There could be some other major developments that will make today’s energy and global warming arguments entirely moot and obsolete. For example, there are now signs that hydrogen fusion energy reactors, possibly of more than one type, will start to actually contribute to the energy grid within a few years.

Soaring electric vehicle demand and supply were unforeseen, as were the steep declines in battery, solar and wind technology costs.

Similarly unpredicted was the shale revolution in the United States, which massively disrupted the petroleum world. Hydraulic fracturing, horizontal drilling, 3D seismic, multi-well drill rigs and advanced reservoir modelling analytics made the U.S. a net energy exporter; and natural gas is displacing dirty coal globally. The actual target of fracking is liquids – light oil – and gas is a welcome byproduct.

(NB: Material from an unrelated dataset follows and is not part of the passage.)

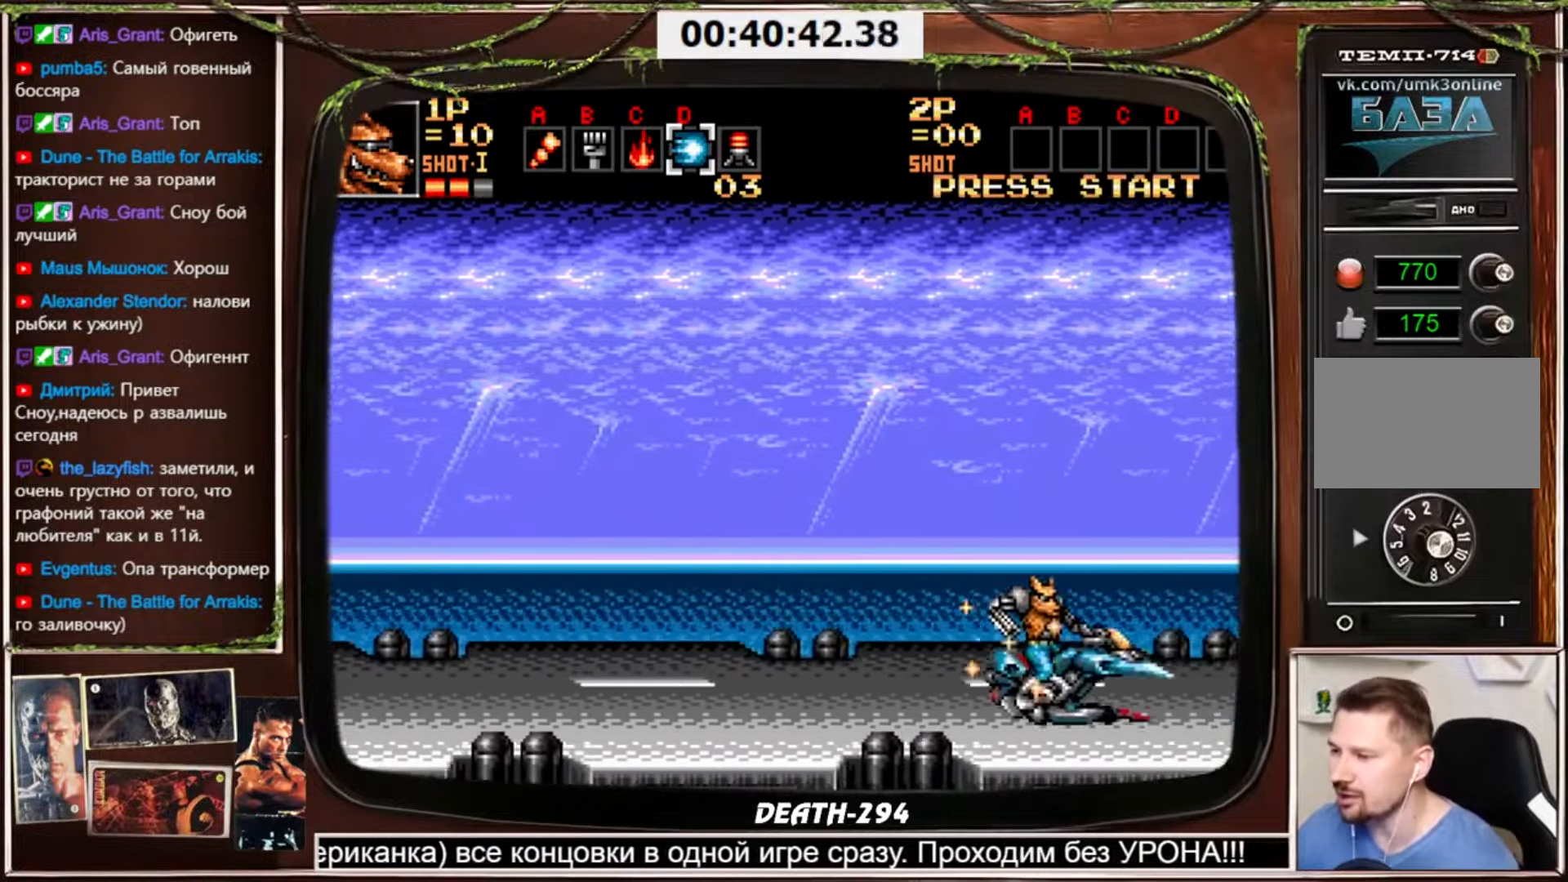
{"buttons": ["CROSS"], "events": [[266, "DPAD_LEFT", "down"], [266, "DPAD_RIGHT", "up"], [367, "DPAD_LEFT", "up"]]}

Trucks, planes and heavy machinery will use diesel for many years to come, so oil and gas will still dominate. The energy sector, and the economy generally, are morphing into something that’s not yet fully discernable.

Other advances and relatively small changes, such as more regional grid interconnections and more long-distance high-voltage direct current power lines, will help make energy delivery more reliable.

Things are changing faster, and for the better, than the absolutists recognize or acknowledge. We’re unlikely to fry, but these anti-capitalists will try their best to stop anything that doesn’t conform to their doom-loving vision.

Instead, be of good cheer: energy advances will help foster prosperity that’s cleaner and more sustainable, and not by government edict and compulsion.

Ian Madsen is a senior policy analyst with the Frontier Centre for Public Policy.